More than a million viewers tuned into Animal Adventure Park's YouTube live stream to watch the birth of April's fourth calf, which happened within about two hours (WARNING: Some may find the live stream and photos below graphic).
U.S. & World
The mom protectively stood over her baby as she licked him lovingly. The calf lay sprawled out on a bed of hay after dropping from his mother's womb minutes before 10 a.m. Oliver peered his head over his pen to catch a glimpse of his son and trotted around as the new dad anxieties began to set in.
Owner Jordan Patch beamed with pride as he told more than 2 million viewers tuned in to the zoo's Facebook live stream that everything went "absolutely perfect" and the staff "couldn't have planned it better."
"There you have it guys, we have a baby," he said. "We're going to let mom and baby do their thing for a bit. This is great, awesome, everything went according to plan."

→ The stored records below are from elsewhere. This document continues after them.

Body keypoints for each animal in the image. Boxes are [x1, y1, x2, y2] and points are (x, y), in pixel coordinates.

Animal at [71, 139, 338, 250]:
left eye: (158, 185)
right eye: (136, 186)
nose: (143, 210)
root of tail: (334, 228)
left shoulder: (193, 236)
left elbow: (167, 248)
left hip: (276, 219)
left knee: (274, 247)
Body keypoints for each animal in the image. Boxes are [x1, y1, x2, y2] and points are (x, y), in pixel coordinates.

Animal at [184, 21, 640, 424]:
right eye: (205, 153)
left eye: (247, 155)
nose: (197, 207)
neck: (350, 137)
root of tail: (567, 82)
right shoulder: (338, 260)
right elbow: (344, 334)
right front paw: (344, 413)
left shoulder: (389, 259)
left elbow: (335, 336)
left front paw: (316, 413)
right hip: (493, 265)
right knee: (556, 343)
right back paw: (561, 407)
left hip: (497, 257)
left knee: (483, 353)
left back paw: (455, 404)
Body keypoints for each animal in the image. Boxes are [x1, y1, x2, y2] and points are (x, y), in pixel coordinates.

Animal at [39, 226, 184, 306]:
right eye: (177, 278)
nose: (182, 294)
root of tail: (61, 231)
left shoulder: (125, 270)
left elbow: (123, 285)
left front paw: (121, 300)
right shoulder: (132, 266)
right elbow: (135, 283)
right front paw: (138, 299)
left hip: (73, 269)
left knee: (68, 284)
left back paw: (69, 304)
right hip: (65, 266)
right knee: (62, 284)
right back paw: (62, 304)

Patch says the eager-to-nurse calf is already nibbling on his mom.
The calf's spindly legs wobbled as he attempted to stand on its own. But shortly before noon, the zoo shared an adorable photo of April nuzzling him while he stood beneath her trying to nurse.
"All is well," the caption reads.
The long-necked beauty went into labor shortly before 8 a.m. Saturday. Fans got a sneak preview of the birth through a captionless photo posted to Facebook showing what appeared to be the leg of a giraffe calf.

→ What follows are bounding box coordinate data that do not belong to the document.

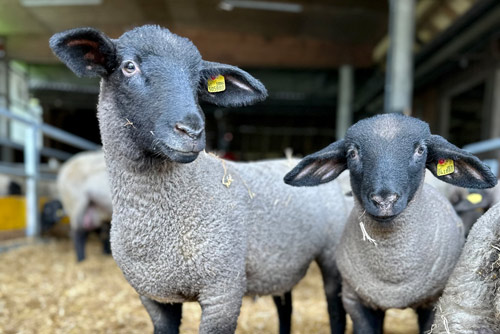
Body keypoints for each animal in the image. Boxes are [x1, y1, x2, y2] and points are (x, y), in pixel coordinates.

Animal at [49, 26, 348, 334]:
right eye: (129, 66)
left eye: (197, 79)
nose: (192, 131)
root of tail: (292, 158)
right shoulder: (154, 297)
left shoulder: (223, 292)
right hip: (279, 266)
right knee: (285, 304)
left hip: (330, 254)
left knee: (334, 305)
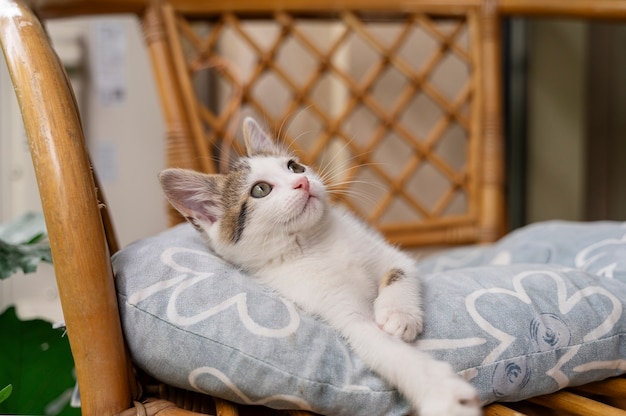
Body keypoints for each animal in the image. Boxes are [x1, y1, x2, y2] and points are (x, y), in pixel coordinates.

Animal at [160, 117, 478, 416]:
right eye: (260, 189)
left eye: (294, 167)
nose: (303, 182)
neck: (315, 243)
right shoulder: (339, 310)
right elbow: (382, 347)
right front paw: (444, 393)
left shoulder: (389, 255)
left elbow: (399, 272)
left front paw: (399, 314)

About an hour after her labor was announced, two little legs and the calf's front hooves were seen dangling from April's backside in a livestream posted to the Harpursville, New York, zoo's Facebook page. Her keepers were all smiles as they anxiously watched from outside her pen.

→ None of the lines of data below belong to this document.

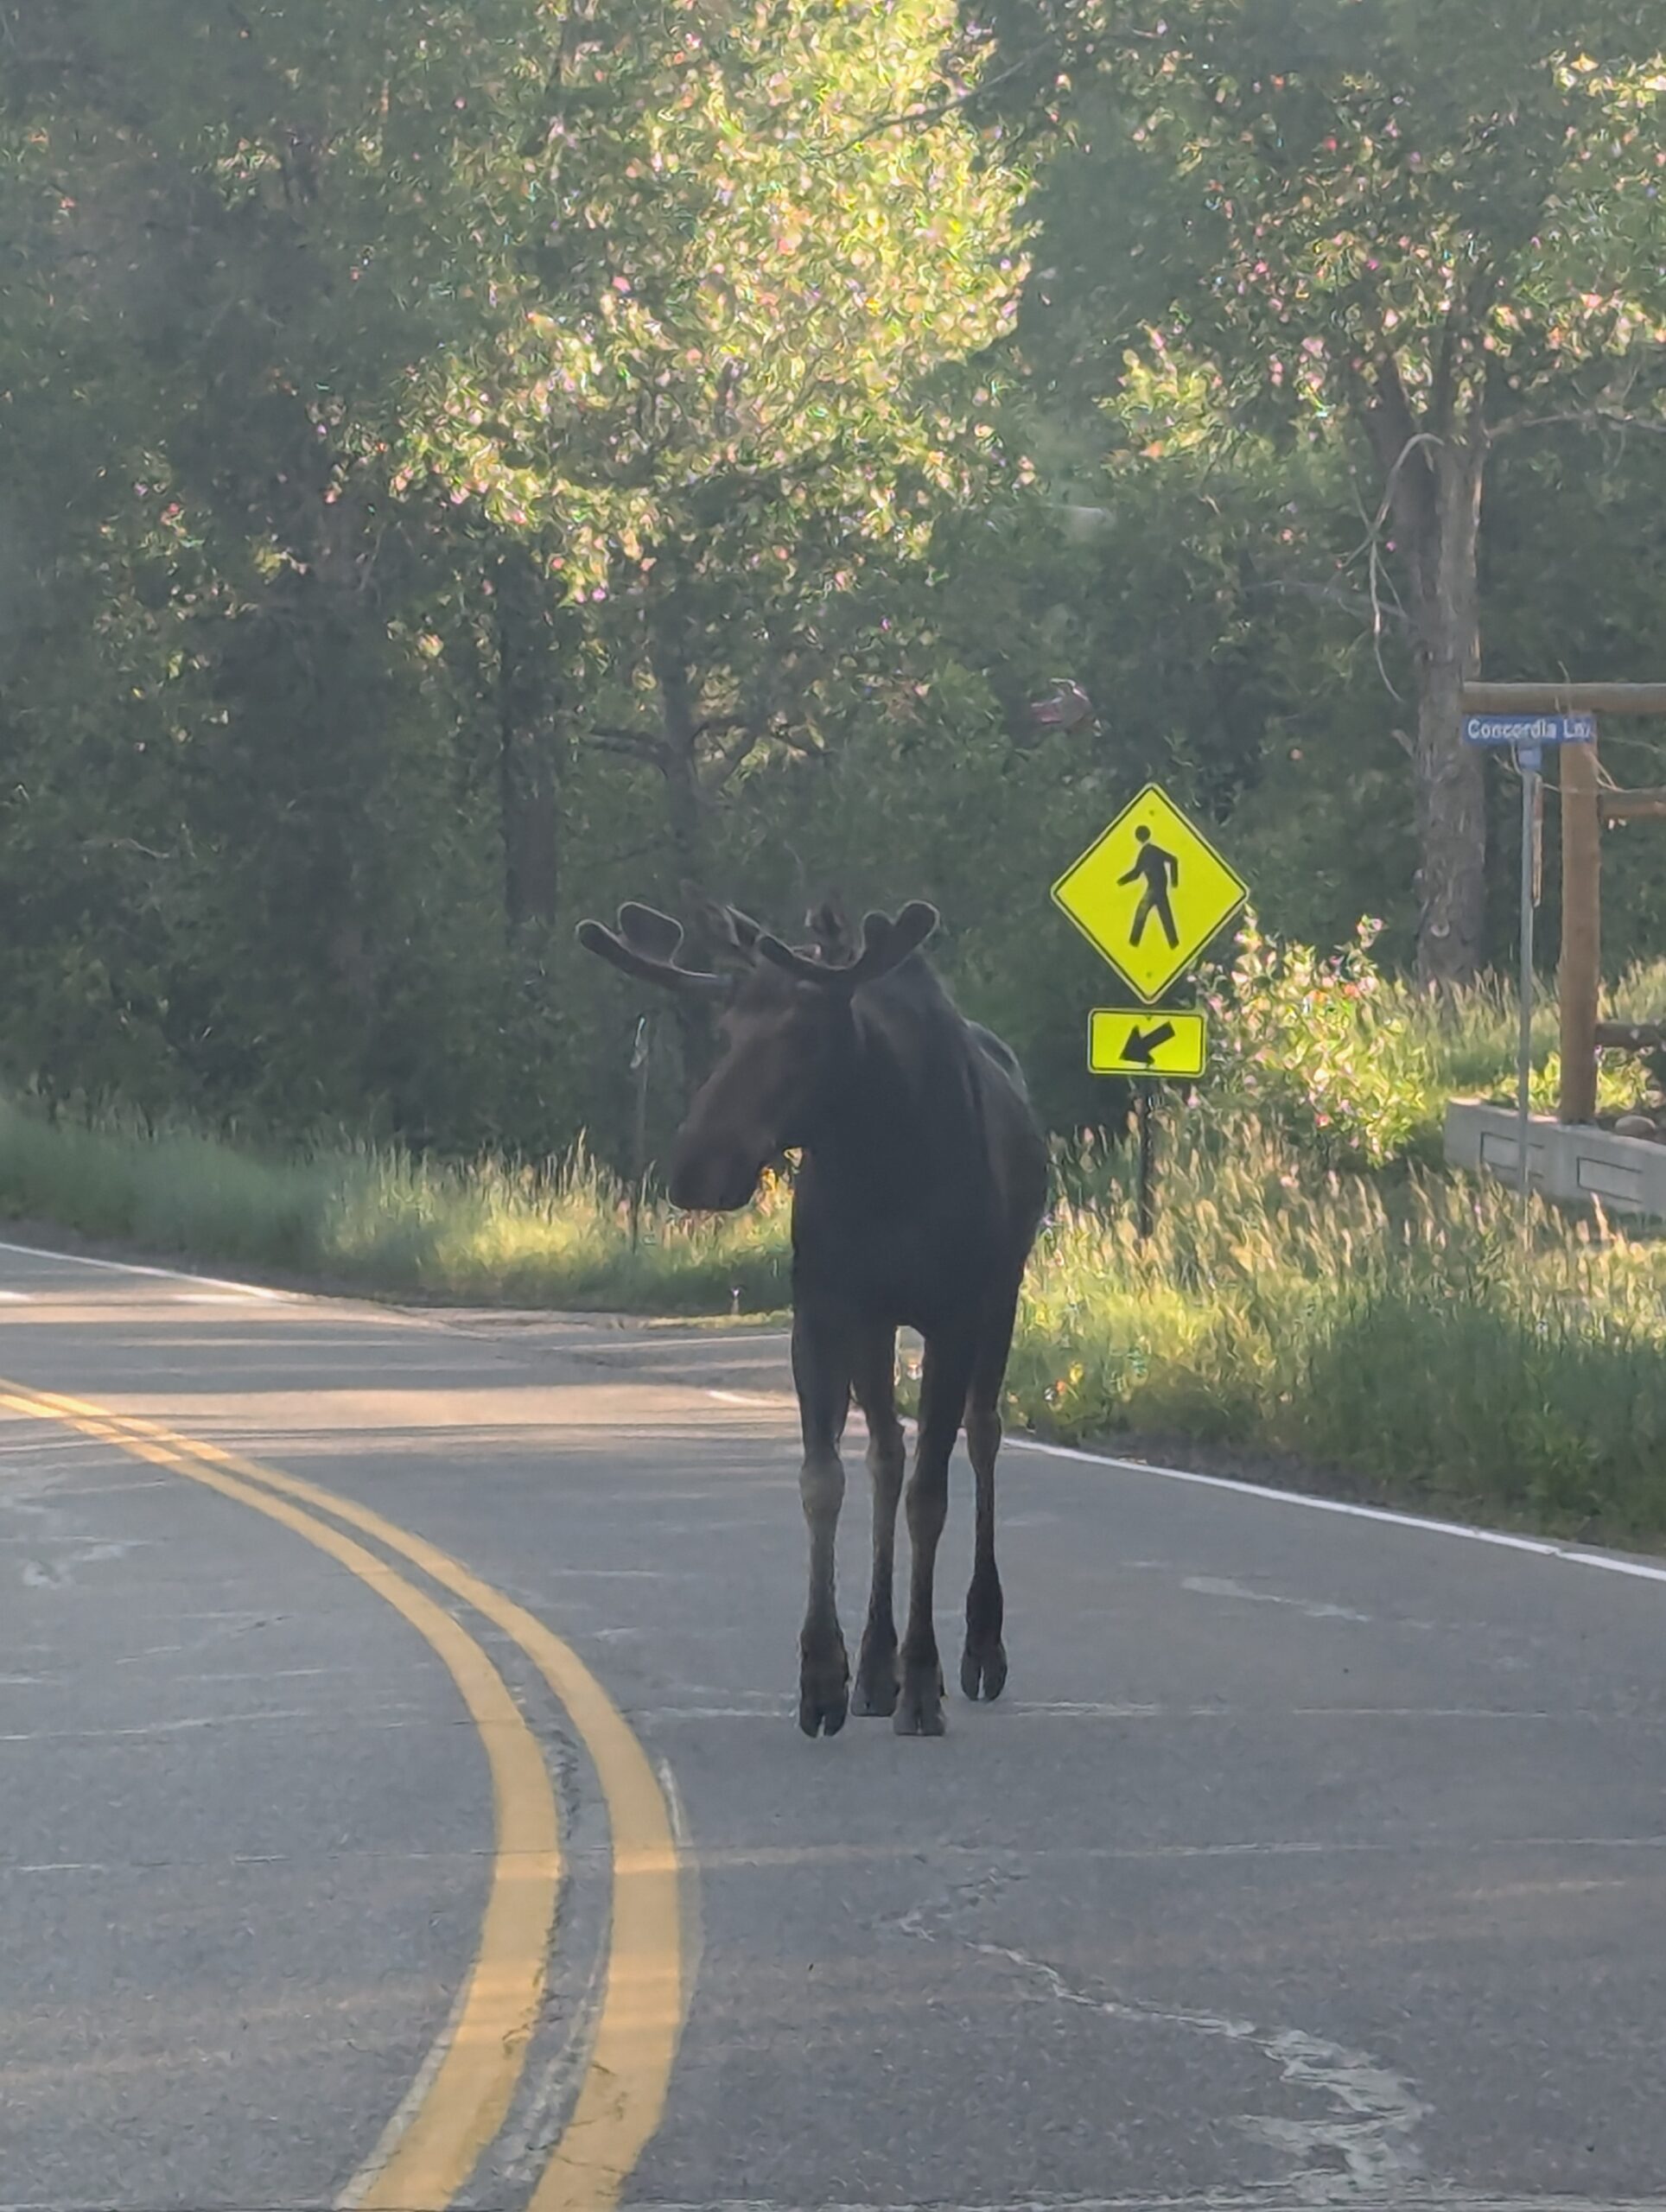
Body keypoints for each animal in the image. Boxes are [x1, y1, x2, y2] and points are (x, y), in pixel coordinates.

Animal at [577, 894, 1049, 1738]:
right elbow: (823, 1480)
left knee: (983, 1433)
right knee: (886, 1453)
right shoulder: (826, 1311)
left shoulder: (954, 1314)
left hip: (1002, 1298)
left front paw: (922, 1679)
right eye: (727, 1029)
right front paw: (826, 1675)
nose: (694, 1167)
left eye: (804, 1032)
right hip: (879, 1328)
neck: (884, 1162)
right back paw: (875, 1664)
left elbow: (932, 1495)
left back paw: (977, 1648)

April has teased her millions of global adorers for weeks now, showing signs of near-but-not-quite labor and otherwise enchanting her audience with cute right-at-the-camera gazes and tongue flicks, snack noshing and nuzzling with her much younger but handsome 5-year-old beau.
April's pregnancy was catapulted into global headlines in late February after YouTube briefly yanked the zoo's live stream following complaints by animal activists that it violated the site's policies concerning "nudity and sexual content." Thousands upon thousands of commenters voiced their frustration on Facebook and YouTube, and the stream was restored within an hour or so.
Patch says the natural curiosity surrounding giraffes and their birthing process has been a huge factor in drawing crowds.
"I think the fact that she's a giraffe and she's a neat species that people are interested in, that's fostered a lot of the attention," he said. "The fact that you'll get to witness the miracle of birth from an animal that you really don't get to see give birth — that's neat."
He added that April's pregnancy was more than just live entertainment, but a teachable moment and source for education.